Dataset entries
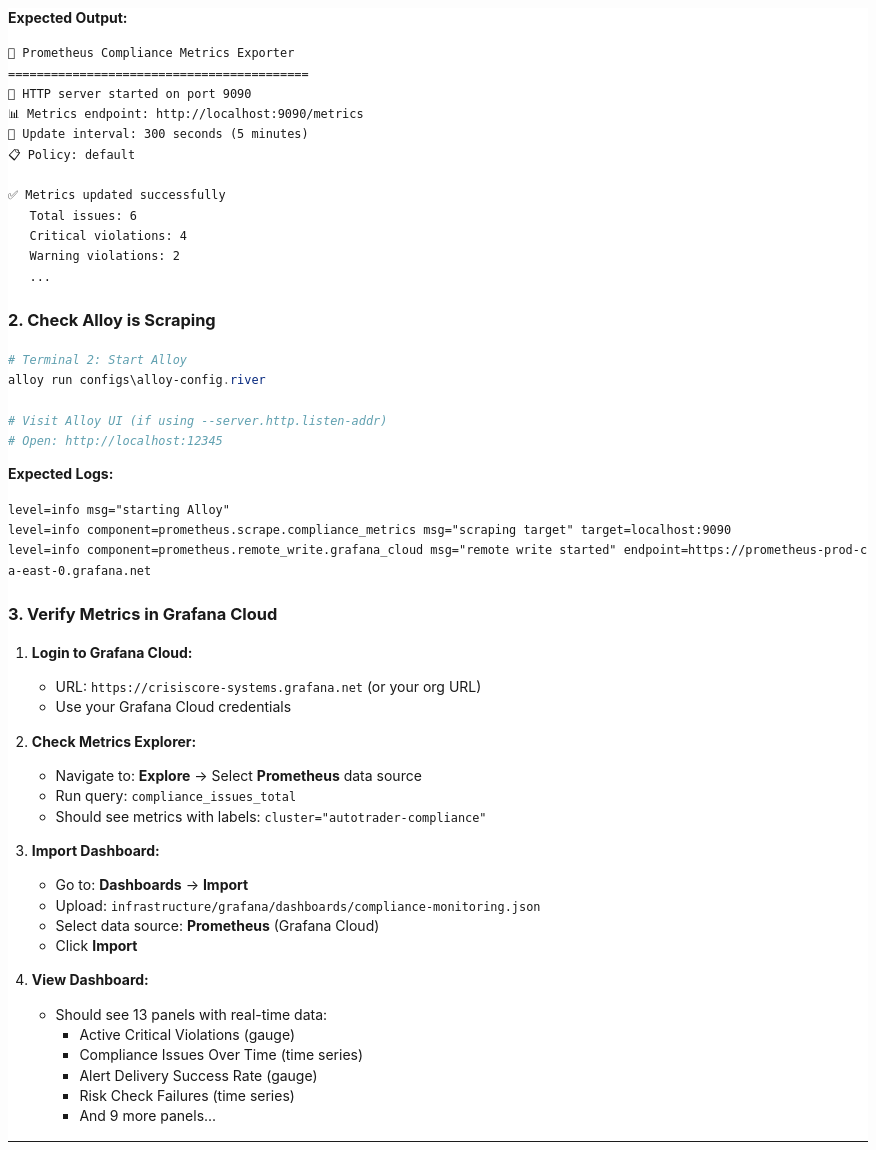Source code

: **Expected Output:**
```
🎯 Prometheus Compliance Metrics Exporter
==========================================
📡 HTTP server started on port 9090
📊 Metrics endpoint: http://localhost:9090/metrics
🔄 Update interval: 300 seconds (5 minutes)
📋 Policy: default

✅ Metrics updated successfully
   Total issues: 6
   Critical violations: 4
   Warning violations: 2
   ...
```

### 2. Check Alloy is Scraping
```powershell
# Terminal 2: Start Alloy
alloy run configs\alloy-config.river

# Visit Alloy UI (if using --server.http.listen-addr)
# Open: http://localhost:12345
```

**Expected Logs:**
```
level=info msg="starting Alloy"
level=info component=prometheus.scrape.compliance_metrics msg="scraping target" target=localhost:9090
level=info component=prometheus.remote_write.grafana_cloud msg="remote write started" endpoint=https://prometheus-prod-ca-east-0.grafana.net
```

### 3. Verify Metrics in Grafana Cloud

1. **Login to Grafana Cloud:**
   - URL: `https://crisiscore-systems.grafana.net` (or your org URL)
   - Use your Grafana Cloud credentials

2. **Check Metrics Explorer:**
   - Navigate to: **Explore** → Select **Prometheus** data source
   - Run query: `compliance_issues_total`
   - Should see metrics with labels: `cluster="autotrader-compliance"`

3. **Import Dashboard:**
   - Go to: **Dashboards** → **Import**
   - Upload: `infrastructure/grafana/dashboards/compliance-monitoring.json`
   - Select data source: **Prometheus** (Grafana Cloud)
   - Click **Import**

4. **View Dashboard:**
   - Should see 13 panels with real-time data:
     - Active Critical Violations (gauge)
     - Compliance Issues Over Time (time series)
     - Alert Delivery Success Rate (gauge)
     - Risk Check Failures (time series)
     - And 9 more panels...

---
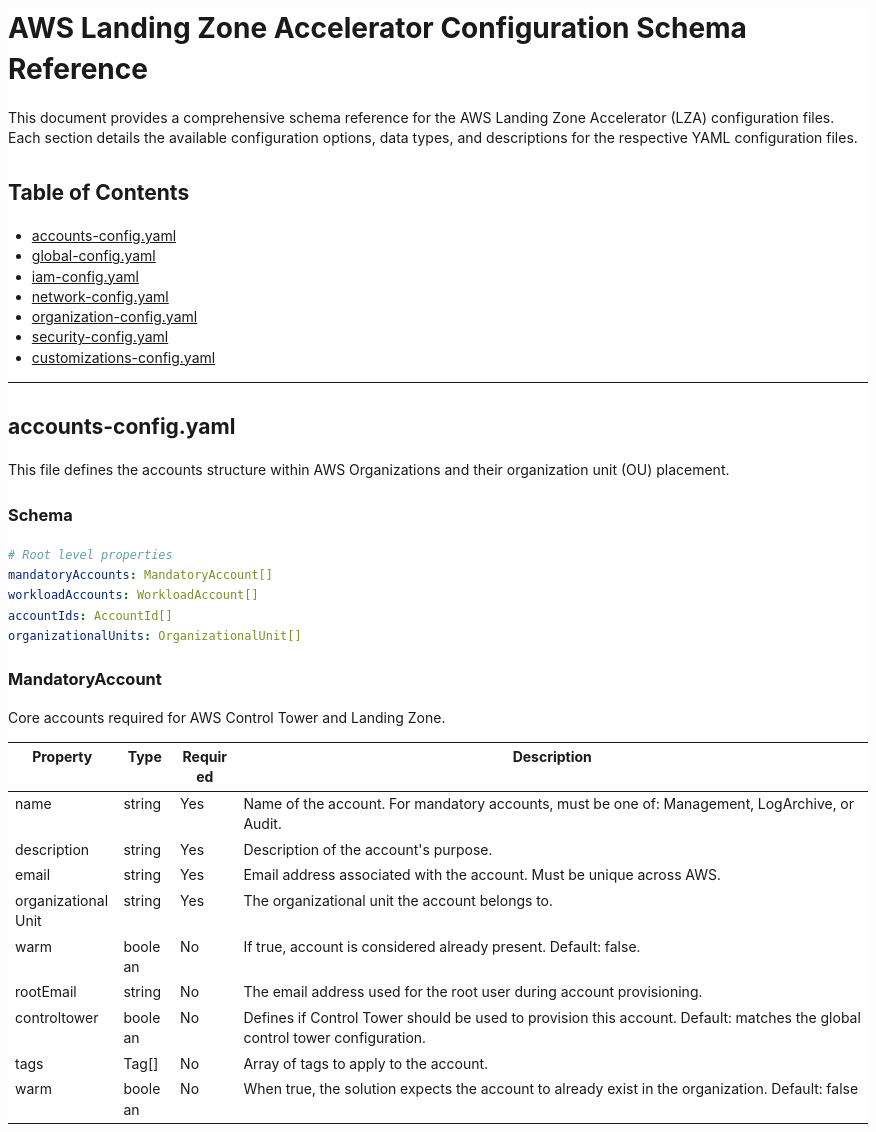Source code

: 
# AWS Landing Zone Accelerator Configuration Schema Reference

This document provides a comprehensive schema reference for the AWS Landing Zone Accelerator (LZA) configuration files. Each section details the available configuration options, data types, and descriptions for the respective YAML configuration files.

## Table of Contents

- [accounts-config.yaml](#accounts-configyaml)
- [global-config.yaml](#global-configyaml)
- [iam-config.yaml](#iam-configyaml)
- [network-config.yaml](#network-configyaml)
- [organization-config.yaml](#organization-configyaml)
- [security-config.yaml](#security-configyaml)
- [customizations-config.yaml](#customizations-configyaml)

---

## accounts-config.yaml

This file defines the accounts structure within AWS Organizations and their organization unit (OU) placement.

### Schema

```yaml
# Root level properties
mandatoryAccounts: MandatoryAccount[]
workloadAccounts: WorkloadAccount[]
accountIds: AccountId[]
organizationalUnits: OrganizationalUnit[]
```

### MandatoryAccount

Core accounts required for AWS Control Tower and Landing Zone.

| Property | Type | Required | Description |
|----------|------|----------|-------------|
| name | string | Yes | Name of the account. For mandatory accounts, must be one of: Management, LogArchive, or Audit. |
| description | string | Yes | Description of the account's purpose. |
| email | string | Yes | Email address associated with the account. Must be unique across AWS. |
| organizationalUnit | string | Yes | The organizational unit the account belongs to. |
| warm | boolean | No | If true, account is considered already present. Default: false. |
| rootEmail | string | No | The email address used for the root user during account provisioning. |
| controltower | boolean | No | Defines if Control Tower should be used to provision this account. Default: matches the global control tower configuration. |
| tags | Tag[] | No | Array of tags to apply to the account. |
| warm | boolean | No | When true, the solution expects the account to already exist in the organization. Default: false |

* * *

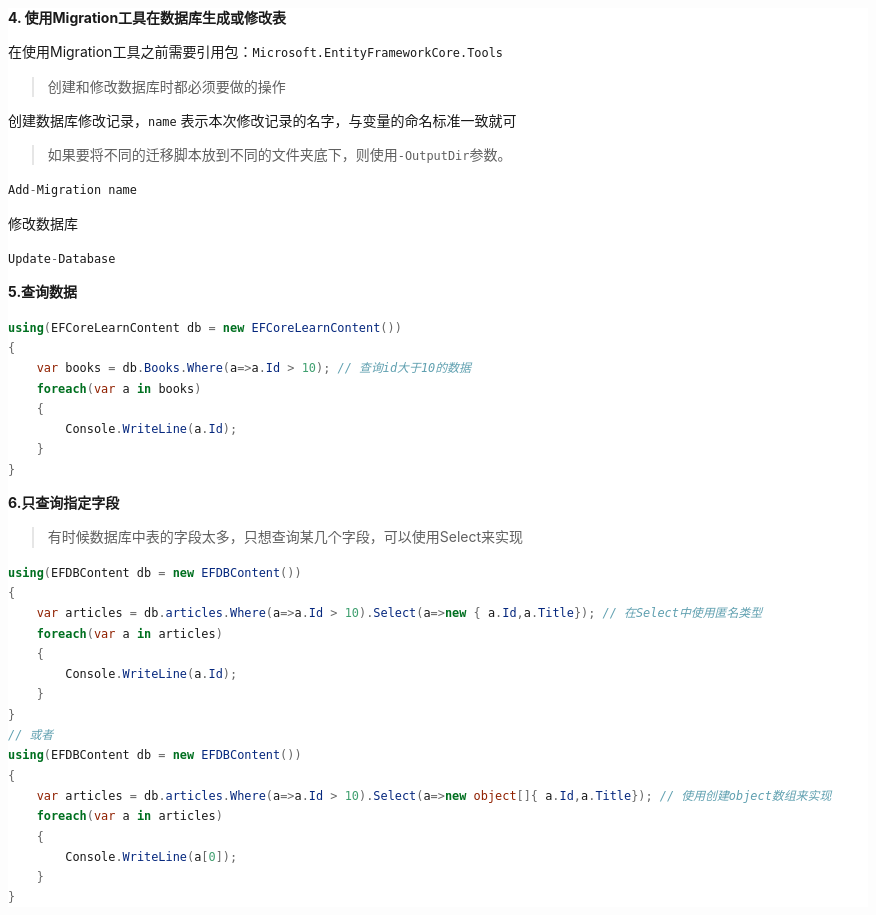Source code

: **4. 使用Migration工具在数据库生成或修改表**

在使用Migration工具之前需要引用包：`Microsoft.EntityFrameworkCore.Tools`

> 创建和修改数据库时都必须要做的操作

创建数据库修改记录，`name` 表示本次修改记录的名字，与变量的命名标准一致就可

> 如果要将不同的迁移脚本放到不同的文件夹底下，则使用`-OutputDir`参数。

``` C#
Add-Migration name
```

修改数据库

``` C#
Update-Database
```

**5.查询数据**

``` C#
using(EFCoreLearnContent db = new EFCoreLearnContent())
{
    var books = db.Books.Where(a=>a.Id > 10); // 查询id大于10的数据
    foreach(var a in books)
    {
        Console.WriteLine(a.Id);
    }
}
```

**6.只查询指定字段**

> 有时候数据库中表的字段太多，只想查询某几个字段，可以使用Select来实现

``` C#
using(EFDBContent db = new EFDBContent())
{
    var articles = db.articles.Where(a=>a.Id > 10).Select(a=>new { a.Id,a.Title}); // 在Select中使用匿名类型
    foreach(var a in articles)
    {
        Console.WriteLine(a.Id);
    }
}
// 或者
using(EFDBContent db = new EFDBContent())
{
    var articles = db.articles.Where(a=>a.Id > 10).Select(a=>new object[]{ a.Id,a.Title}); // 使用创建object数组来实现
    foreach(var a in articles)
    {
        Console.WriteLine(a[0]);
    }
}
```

:: ABOUT THIS EXERCISE ::
Output the lines above exactly, but only those between the line holding "or Audit. |" and the line holding "Default: false |", inclusive.

:: REPLY TO THE TASK ::
| name | string | Yes | Name of the account. For mandatory accounts, must be one of: Management, LogArchive, or Audit. |
| description | string | Yes | Description of the account's purpose. |
| email | string | Yes | Email address associated with the account. Must be unique across AWS. |
| organizationalUnit | string | Yes | The organizational unit the account belongs to. |
| warm | boolean | No | If true, account is considered already present. Default: false. |
| rootEmail | string | No | The email address used for the root user during account provisioning. |
| controltower | boolean | No | Defines if Control Tower should be used to provision this account. Default: matches the global control tower configuration. |
| tags | Tag[] | No | Array of tags to apply to the account. |
| warm | boolean | No | When true, the solution expects the account to already exist in the organization. Default: false |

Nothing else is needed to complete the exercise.